Hi, in the 3x5 matrix shown here, the position column is indicated by the 4-th column, which are different among cameras. Are you looking at the last column which represents the hwf info here?

zhywanna commented 7 months ago

Hi, I did a quick experiment on the Mill19 dataset using the uploaded ContextCapture pose. The most important variables in the configuration file are set as follows: lb = [-34, -50, -0.8] ub = [33, 49, 0.5] downsample_train = 8 train_near_far = [1e-1, 1000] render_near_far = [2e-1, 1000] The training goes smoothly.

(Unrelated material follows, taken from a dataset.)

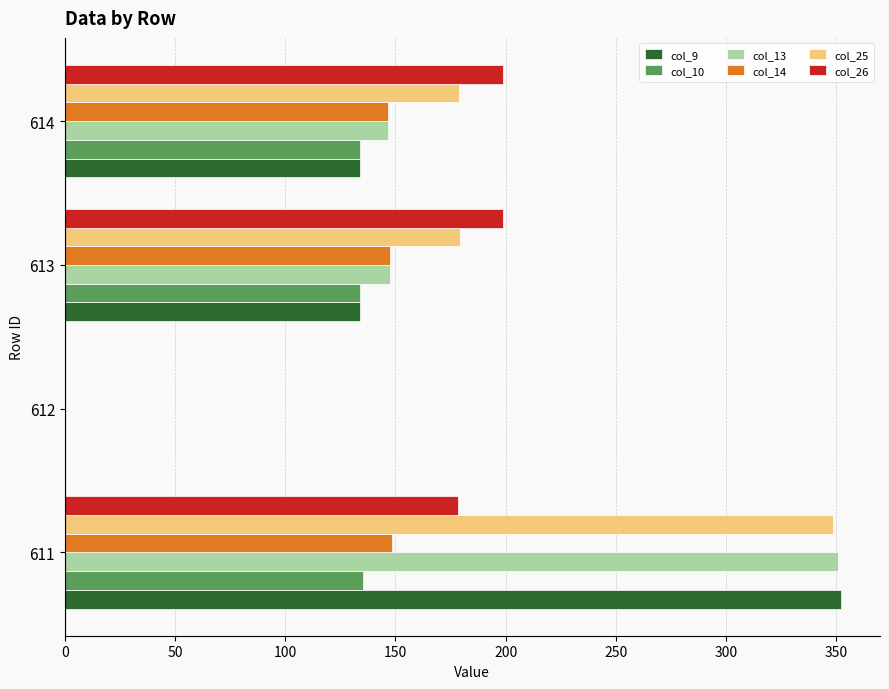

How many distinct data groups are displayed?

6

However, I noticed a strange phenomenon, [rubble-pixsfm-all][rubble] Iter 005210: psnr=19.78 test=7.11 mse=0.010: 10%|███████ The validation PSNR is much lower than the training PSNR. However, when I added the validation images back to the training set, the validation PSNR is comparable with respect to the training PSNR. I reserved the official validation images for validation: 000000.jpg 000083.jpg 000166.jpg 000249.jpg 000332.jpg 000415.jpg 000498.jpg 000581.jpg 000664.jpg 000747.jpg 000830.jpg 000913.jpg 000996.jpg 001079.jpg 001162.jpg 001245.jpg 001328.jpg 001411.jpg 001494.jpg 001577.jpg 001660.jpg Would you please give me some suggestions? Thank you very much!

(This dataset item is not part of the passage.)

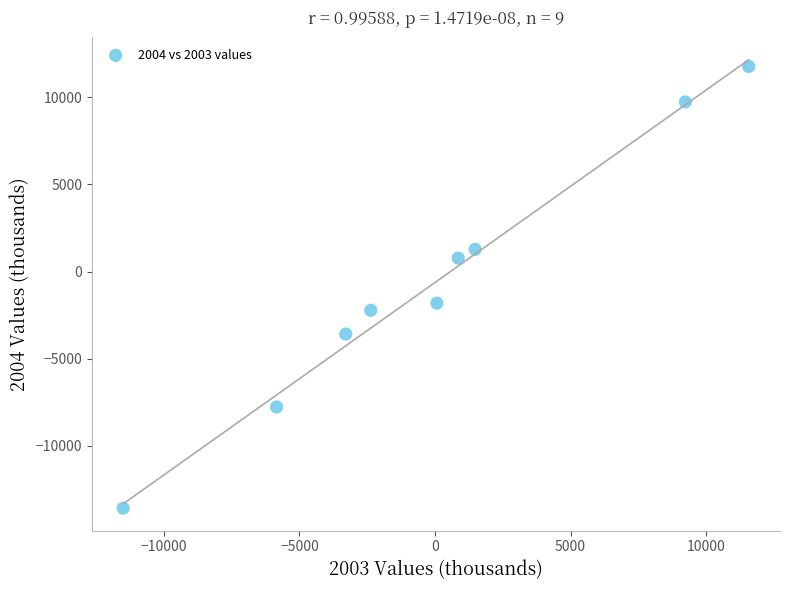

What is the average Y value?

-605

It is possible that the height dimension bounds you have set are too narrow, resulting in overfitting on the training set as the ground is not included. To address this, you could widen the z-axis range (e.g., [-30, 30]).

Yes, thank you very much!

@Liumouliu Could you please send me a copy of the transforms_train.json transforms_test.jsonandconfs.txt you applied on rubble dataset to reproduce? It would be really helpful for me. Thank you very much.

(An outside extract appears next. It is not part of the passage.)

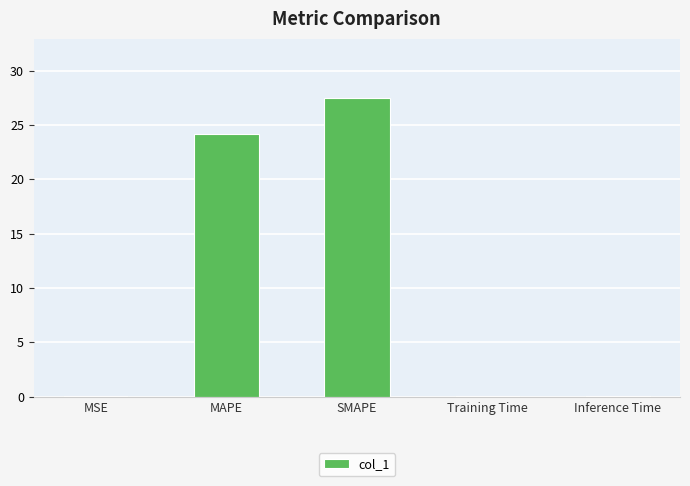

What is the average value?

10.3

zhywanna commented 7 months ago

Hi, I did a quick experiment on the Mill19 dataset using the uploaded ContextCapture pose. The most important variables in the configuration file are set as follows: lb = [-34, -50, -0.8] ub = [33, 49, 0.5] downsample_train = 8 train_near_far = [1e-1, 1000] render_near_far = [2e-1, 1000] The training goes smoothly. However, I noticed a strange phenomenon, [rubble-pixsfm-all][rubble] Iter 005210: psnr=19.78 test=7.11 mse=0.010: 10%|███████ The validation PSNR is much lower than the training PSNR. However, when I added the validation images back to the training set, the validation PSNR is comparable with respect to the training PSNR. I reserved the official validation images for validation: 000000.jpg 000083.jpg 000166.jpg 000249.jpg 000332.jpg 000415.jpg 000498.jpg 000581.jpg 000664.jpg 000747.jpg 000830.jpg 000913.jpg 000996.jpg 001079.jpg 001162.jpg 001245.jpg 001328.jpg 001411.jpg 001494.jpg 001577.jpg 001660.jpg Would you please give me some suggestions? Thank you very much!

It is possible that the height dimension bounds you have set are too narrow, resulting in overfitting on the training set as the ground is not included. To address this, you could widen the z-axis range (e.g., [-30, 30]).

How to set appropriate dimension bounds?